EXTRAIT CHOISI ::
==============================

Ce ne serait pas une mauvaise idée que les présidents de parti de l’Arizona rejoignent le gouvernement. Ce sont eux qui auront négocié l’accord, désigné les ministres et qui détiennent le pouvoir réel.” – Dave Sinardet, politologue (VUB, Saint-Louis)
“Garder une hygiène démocratique”
“Là où je ne suis pas d’accord avec la proposition de Georges-Louis Bouchez, c’est quand il affirme vouloir rester à la tête du parti, prolonge Dave Sinardet. Bien sûr, tout le monde sait que ce sont désormais les présidents de parti qui décident la voie à suivre. Nous sommes dans une particratie, mais il ne faut pas pour autant adapter la réalité à cette logique. Être vice-Premier et président, cela doit être incompatible. Gardons un peu d’hygiène démocratique. Sinon, autant dire que l’on peut abolir le Parlement et considérer que nous sommes dans une forme de dictature des partis.”
“Historiquement, il y a eu régulièrement des présidents de parti au sein des gouvernement, mais ils ont effectivement abandonné leur présidence, prolonge Pascal Delwit. C’est la dynamique générale. Chez les libéraux, ce fut le cas de Jean Gol, Louis Michel, Daniel Ducarme ou Charles Michel. Didier Reynders a cumulé les fonctions de vice-Premier ministre et de président de parti, mais cela a créé beaucoup de tensions en interne.” Une fronde portée par Charles Michel et son groupe Renaissance avait contraint Didier Reynders à la démission de la présidence en 2011 : on lui reprochait de ne plus se soucier suffisamment des intérêts du MR. Charles Michel avait pris le relais.
“Gérer les deux en même temps, c’est pratiquement impossible, continue Pascal Delwit. Un président de parti doit également s’occuper des entités fédérées : s’il devient vice-Premier ministre fédéral, cela peut induire des conflits d’intérêts. Le président est aussi celui qui peut émettre des critiques à l’encontre d’un ministre ou d’une politique menée : le risque est grand d’aller à l’encontre de la solidarité gouvernementale.” En d’autres termes, le gage de stabilité peut aussi générer du chaos. Avec un effet contre-productif : paralyser la démocratie et ne pas répondre aux enjeux brûlants de l’heure. Car les intérêts partisans domineraient, plus que jamais, l’intérêt général.
“Place à l’intelligence collective”

==============================

DONNÉES FOURNIES ::
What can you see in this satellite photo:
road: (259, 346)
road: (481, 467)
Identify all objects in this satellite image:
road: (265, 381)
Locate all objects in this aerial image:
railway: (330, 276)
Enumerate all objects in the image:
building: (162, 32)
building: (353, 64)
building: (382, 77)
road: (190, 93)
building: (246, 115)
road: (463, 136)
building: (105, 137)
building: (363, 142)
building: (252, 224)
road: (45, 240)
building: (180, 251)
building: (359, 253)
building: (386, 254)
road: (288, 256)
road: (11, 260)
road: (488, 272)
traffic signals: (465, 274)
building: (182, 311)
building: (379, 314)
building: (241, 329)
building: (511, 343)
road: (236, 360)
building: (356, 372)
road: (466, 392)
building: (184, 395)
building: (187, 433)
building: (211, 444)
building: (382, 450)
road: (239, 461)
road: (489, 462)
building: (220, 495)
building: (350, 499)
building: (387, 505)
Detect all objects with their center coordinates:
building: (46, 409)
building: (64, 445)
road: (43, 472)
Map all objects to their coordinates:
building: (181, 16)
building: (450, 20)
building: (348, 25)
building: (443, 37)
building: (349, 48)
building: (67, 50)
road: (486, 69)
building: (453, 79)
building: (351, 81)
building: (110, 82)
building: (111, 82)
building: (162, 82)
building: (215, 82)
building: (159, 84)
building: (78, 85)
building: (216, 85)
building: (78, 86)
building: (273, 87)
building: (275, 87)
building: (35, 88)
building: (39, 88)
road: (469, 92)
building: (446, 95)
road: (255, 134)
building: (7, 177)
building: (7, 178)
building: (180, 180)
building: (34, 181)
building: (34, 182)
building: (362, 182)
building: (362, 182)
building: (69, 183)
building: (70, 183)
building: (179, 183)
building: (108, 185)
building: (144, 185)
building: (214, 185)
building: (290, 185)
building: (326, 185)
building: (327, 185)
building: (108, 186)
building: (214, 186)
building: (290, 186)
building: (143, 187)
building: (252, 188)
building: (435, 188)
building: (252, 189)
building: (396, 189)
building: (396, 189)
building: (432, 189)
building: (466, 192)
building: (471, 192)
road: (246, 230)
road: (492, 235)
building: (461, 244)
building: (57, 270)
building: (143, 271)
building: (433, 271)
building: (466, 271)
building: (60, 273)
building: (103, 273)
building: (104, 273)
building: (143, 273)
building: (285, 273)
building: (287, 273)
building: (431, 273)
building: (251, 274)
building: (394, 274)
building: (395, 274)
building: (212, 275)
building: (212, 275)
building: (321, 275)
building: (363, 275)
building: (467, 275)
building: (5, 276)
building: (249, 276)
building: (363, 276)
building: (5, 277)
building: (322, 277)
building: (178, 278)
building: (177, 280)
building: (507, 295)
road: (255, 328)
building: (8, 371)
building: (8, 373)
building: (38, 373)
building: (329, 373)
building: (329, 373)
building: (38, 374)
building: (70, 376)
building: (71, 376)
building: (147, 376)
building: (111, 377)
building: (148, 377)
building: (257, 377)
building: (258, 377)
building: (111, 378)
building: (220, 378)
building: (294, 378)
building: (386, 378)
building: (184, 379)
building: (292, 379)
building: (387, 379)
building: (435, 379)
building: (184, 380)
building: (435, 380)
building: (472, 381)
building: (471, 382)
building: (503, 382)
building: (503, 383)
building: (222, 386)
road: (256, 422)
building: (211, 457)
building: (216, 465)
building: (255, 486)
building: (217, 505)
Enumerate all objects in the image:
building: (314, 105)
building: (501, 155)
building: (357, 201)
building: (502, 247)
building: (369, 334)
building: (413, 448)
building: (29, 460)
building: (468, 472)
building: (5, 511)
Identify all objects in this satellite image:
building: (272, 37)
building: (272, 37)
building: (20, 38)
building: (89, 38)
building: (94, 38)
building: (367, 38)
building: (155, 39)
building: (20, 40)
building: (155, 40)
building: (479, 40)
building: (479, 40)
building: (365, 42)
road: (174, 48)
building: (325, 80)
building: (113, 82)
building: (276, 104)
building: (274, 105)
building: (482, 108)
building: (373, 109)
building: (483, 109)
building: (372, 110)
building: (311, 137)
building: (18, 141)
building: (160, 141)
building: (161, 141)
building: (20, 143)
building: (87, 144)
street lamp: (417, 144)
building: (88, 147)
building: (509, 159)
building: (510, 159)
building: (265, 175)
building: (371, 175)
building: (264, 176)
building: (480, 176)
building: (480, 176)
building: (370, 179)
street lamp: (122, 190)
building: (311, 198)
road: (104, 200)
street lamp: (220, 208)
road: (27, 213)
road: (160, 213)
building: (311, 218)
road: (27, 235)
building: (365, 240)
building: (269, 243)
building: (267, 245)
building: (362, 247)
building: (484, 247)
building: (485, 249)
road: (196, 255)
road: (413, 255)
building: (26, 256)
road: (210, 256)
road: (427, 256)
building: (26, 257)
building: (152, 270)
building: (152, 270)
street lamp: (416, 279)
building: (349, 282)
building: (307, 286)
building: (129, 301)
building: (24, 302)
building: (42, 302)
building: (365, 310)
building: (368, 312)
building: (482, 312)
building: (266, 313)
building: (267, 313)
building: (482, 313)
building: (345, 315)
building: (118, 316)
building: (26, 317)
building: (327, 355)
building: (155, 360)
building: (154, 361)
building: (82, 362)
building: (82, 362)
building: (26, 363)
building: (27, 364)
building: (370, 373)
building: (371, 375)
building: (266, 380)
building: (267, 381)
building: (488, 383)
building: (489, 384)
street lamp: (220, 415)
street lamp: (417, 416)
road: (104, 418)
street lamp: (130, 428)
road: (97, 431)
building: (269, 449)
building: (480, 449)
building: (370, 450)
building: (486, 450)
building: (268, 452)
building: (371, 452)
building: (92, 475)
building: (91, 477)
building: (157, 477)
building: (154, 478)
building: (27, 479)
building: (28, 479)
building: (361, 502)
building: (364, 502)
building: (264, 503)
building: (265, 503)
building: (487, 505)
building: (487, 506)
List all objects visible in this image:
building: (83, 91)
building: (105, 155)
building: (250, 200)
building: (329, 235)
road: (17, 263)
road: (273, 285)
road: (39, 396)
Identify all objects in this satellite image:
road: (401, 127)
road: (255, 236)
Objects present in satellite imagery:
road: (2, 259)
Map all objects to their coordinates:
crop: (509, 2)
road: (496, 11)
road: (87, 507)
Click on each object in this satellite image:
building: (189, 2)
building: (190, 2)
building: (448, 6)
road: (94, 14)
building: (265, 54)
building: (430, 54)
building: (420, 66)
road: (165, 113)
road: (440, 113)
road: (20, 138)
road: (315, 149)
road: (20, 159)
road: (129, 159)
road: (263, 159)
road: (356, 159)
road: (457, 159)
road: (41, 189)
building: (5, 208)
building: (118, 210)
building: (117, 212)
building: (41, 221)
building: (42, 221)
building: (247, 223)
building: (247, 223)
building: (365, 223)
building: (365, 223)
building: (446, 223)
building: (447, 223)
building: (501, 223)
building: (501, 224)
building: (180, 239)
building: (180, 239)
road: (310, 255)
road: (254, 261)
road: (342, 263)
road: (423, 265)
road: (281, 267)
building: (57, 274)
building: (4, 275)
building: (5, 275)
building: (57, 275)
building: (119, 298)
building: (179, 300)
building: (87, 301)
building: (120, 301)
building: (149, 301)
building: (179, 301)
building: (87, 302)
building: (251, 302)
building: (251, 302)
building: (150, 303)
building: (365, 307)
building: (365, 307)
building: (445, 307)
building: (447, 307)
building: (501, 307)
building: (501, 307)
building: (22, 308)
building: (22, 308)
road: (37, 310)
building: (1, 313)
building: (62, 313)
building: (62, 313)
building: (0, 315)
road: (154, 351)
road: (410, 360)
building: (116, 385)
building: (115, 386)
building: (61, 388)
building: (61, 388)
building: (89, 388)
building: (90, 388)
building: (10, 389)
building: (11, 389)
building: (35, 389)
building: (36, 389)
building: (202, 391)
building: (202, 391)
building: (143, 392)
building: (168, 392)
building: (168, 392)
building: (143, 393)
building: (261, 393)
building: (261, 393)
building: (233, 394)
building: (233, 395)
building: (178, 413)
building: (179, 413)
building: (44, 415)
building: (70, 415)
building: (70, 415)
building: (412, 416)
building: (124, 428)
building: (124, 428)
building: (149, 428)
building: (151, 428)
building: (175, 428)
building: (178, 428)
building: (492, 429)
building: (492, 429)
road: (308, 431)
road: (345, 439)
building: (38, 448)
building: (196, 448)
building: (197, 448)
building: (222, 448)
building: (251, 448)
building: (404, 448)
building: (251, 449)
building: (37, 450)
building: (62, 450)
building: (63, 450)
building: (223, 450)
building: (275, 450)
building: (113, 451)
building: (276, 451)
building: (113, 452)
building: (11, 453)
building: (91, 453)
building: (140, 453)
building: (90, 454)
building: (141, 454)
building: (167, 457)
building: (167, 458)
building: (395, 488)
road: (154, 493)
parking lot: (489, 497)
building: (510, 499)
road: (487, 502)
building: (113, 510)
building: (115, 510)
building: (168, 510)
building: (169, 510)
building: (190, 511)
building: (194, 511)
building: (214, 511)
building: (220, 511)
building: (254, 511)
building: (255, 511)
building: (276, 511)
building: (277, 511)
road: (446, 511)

==============================

CONSIGNE 1 :: Dans l'extrait sur le cumul des fonctions, qui a succédé à Didier Reynders à la présidence du MR en 2011 ?
CONSIGNE 2 :: Résumez en deux phrases l'extrait sur le cumul des fonctions.
CONSIGNE 3 :: Reprenez l'extrait sur le cumul des fonctions à partir de son dernier intertitre, « Place à l'intelligence collective ».

RÉPONSE 1 :: Charles Michel.

RÉPONSE 2 :: Pour Dave Sinardet, les fonctions de vice-Premier ministre et de président de parti doivent être incompatibles au nom de l'hygiène démocratique, et il désapprouve Georges-Louis Bouchez quand celui-ci veut rester à la tête de son parti. Pascal Delwit rappelle que les présidents entrés au gouvernement ont en général quitté leur présidence et juge ce cumul pratiquement impossible, car il expose à des conflits d'intérêts et menace la solidarité gouvernementale.

RÉPONSE 3 ::
L’économiste Bruno Colmant s’alarme, lui aussi, d’une évolution historiquement lourde de sens. “En vertu de la Constitution, la Belgique est une monarchie parlementaire, souligne-t-il. Dans le cas où les présidents de parti rentrent dans un gouvernement, cela conforterait peut-être son efficacité et sa stabilité dans un moment difficile, c’est vrai. Mais ce serait alors les partis qui dirigent le gouvernement, sans contrôle parlementaire. C’est déjà ce qui se passe dans les faits, mais si cette tendance est confirmée, il n’y aurait plus de retour en arrière. Nous serions dans une altération du régime qui ouvrirait la porte à bien des dérives.”
Le risque est grand, selon lui, de voir “les forces du débat dépérir et les apports de l’expertise négligés”. “L’abandon du Sénat est déjà une catastrophe en soi parce que c’est là que peuvent avoir lieu les débats de société, en prenant le temps. L’ampleur des défis est telle, pourtant, qu’il faut mettre en place des cénacles où peuvent s’organiser des débats contradictoires que peut nourrir l’intelligence collective. L’émotion du moment est plus importante que la profondeur de champ, et cette dérive risque de s’amplifier avec la mainmise des présidents de parti sur le gouvernement.”
L’Arizona en gestation ne cesserait de revoir ses ambitions à la baisse, selon les fuites qui se multiplient.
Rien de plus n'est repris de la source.